We will operationalize several independent variables. Among the demographic variables, we will select (a) respondents’ age; (b) age squared; (c) gender, (d) marital status. Then, (e) area of origin, (f) cultural similarity. For what concerns the human capital variables, we will select (g) current economic situation; (h) perceived financial well-being, (i) educational attainment. For the so-called ‘immigration’ variables, we will select three variables. First, (l) years since migration, (m) years since migration squared. Third, (n) immigrants’ period of arrival. Forth, (o) legal status.

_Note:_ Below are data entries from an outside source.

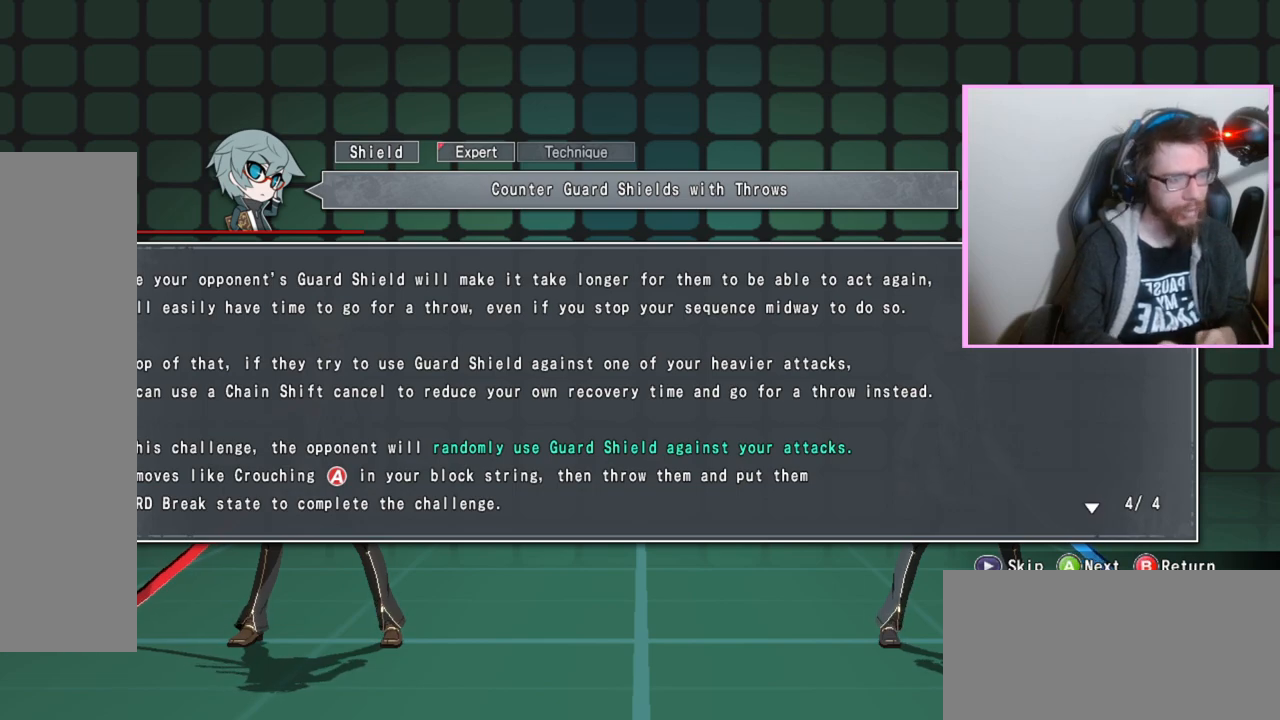
Gameplay with a controller (arcade stick); each line is a JSON object with the inputs held at the frame after it (dt_ms = milliseconds from this image to that frame). "events" lists button and stick changes between this image and that frame as [ms after this image, input, new state], when the widget could be followed in between. Not read: L3 R3 other_buttons.
{"dt_ms": 500, "buttons": [], "events": [[333, "D", "down"], [467, "D", "up"]]}
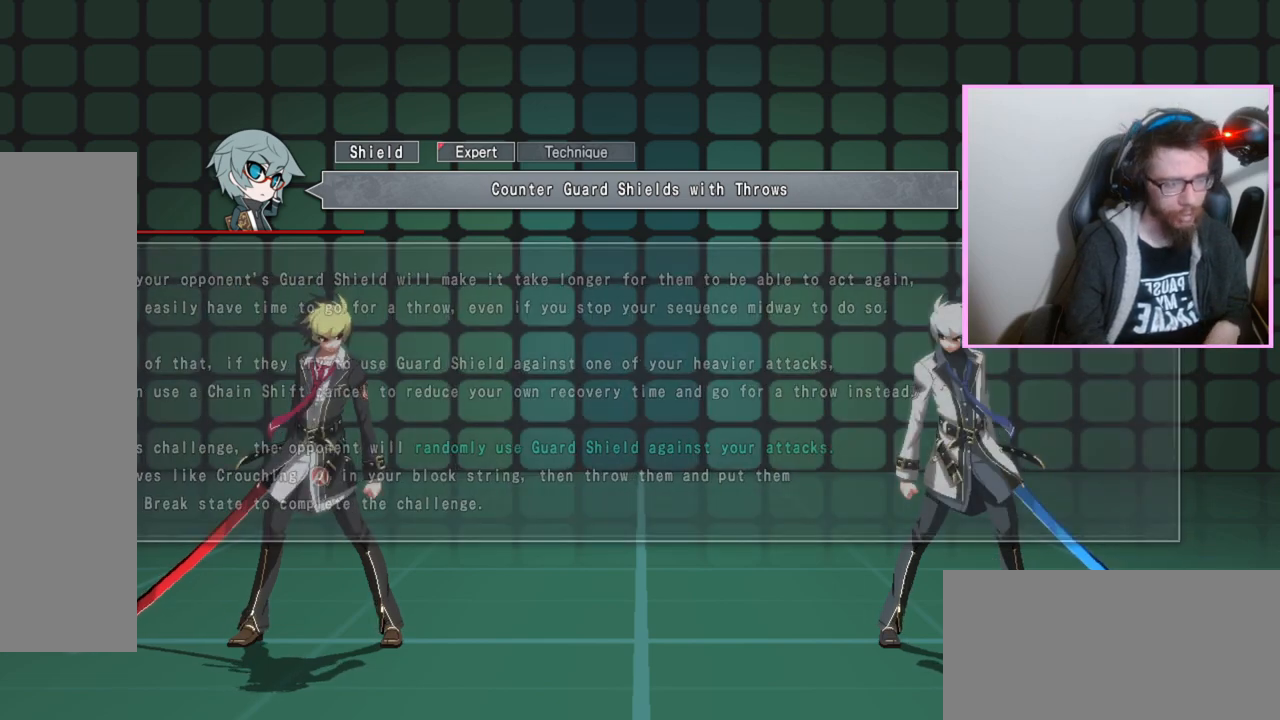
{"dt_ms": 1000, "buttons": [], "events": [[467, "DPAD_RIGHT", "down"], [550, "DPAD_RIGHT", "up"], [633, "DPAD_RIGHT", "down"], [867, "DPAD_RIGHT", "up"]]}
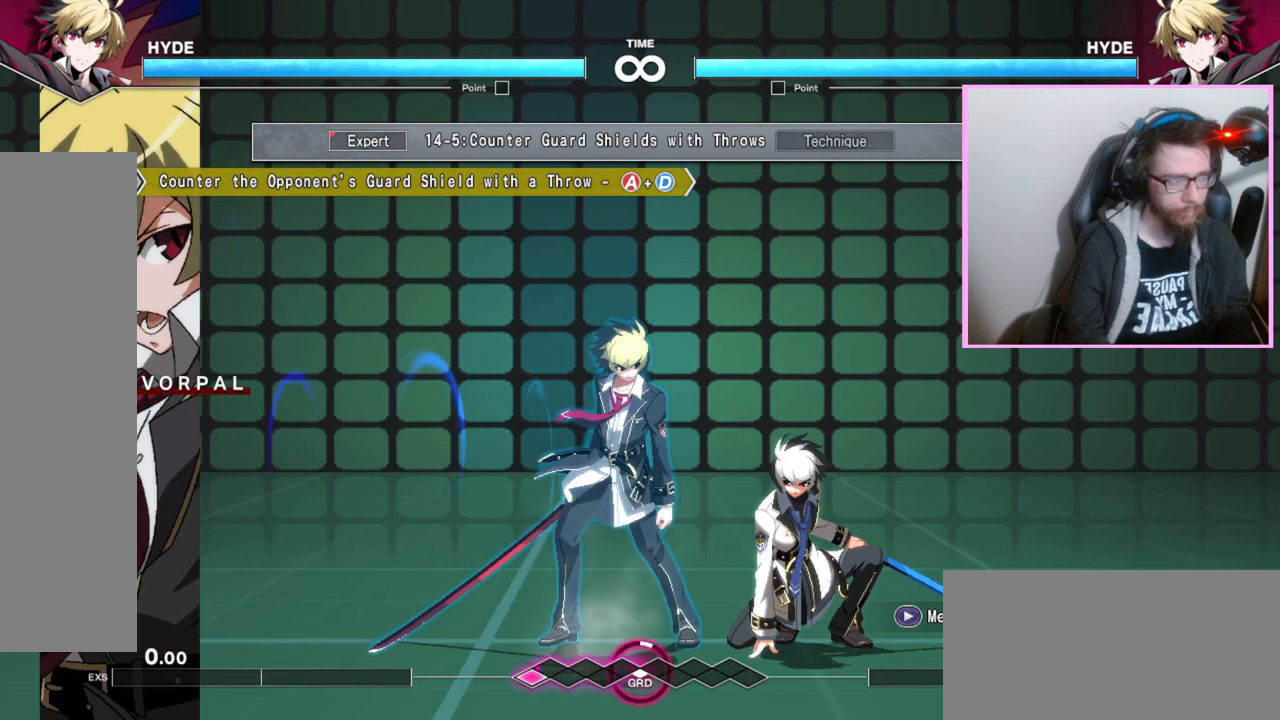
{"dt_ms": 500, "buttons": [], "events": [[283, "A", "down"], [417, "A", "up"]]}
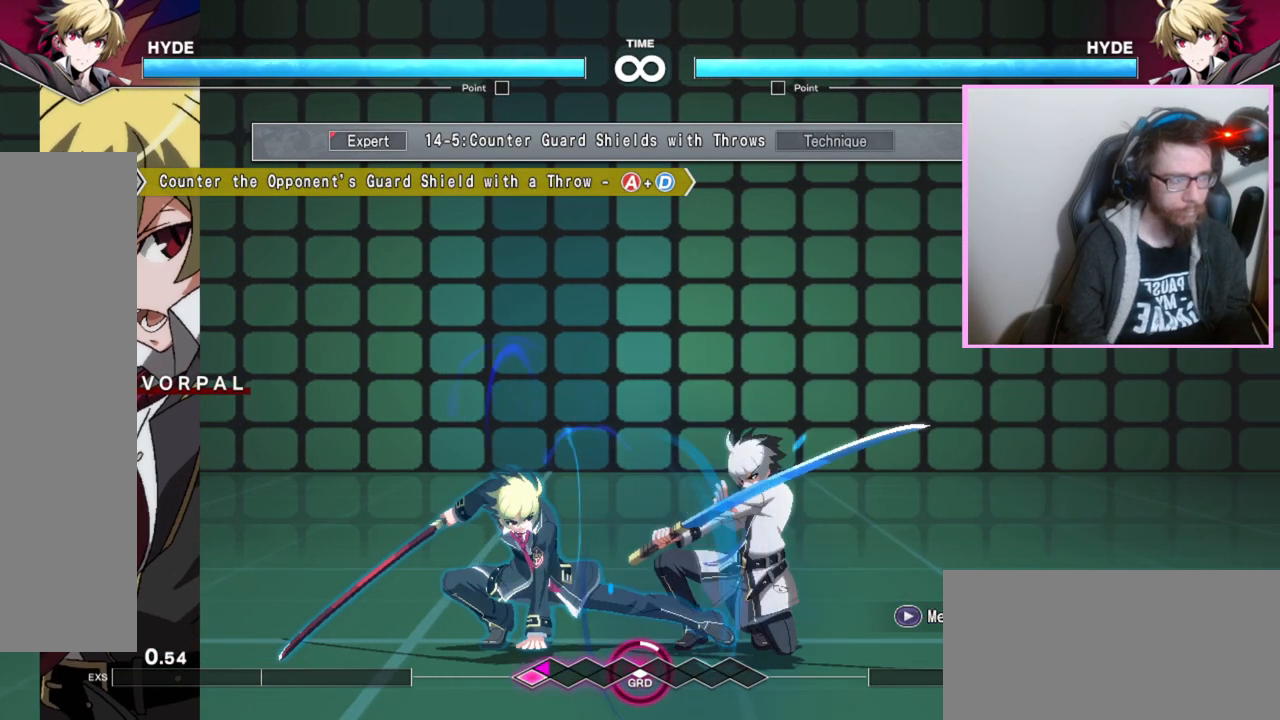
{"dt_ms": 500, "buttons": ["DPAD_RIGHT"], "events": [[17, "DPAD_RIGHT", "down"], [67, "DPAD_RIGHT", "up"], [250, "DPAD_RIGHT", "down"], [383, "A", "down"], [383, "D", "down"], [467, "A", "up"], [467, "D", "up"]]}
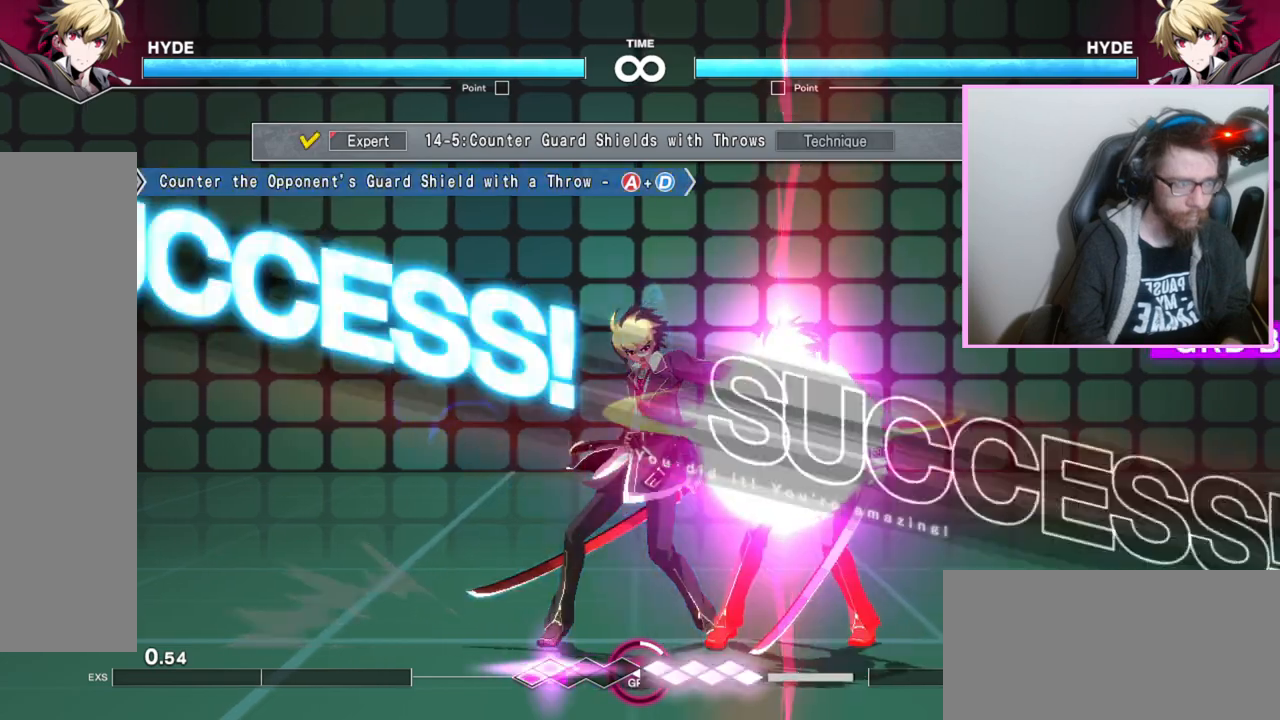
{"dt_ms": 500, "buttons": [], "events": [[167, "DPAD_RIGHT", "up"]]}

The results of the preliminary multivariate analysis show that self-reported life satisfaction strongly depends on immigrants’ demographic characteristics and human capital factors, such as age, marital status, current economic situation and perceived financial well-being. Nevertheless, when controlling for ‘immigration’ variables, the association between life satisfaction and demographic and human capital variables changes, thus proving that not only factors at origin (immigrants’ background characteristics), but also conditions at destination are important in determining immigrants’ self-reported life satisfaction. In particular, legal status plays a significant role in defining immigrants’ life satisfaction, thus demonstrating that the ensemble of rights, resources and restrictions immigrants find into the country of residence shapes their satisfaction with life and, therefore, their subjective integration (e.g. Morris, 2001; Vertovec, 2007). Therefore, our preliminary results provide support for the importance of the individual determinants in explaining immigrants’ satisfaction with life into the residence country. The concurrent role played by demographic, human capital and ‘immigration’ variables in explaining immigrants’ self-reported life satisfaction and, therefore, their integration into the residence country provides evidence for the dynamic, multidimensional and bidirectional character of the integration process in immigrants’ receiving countries.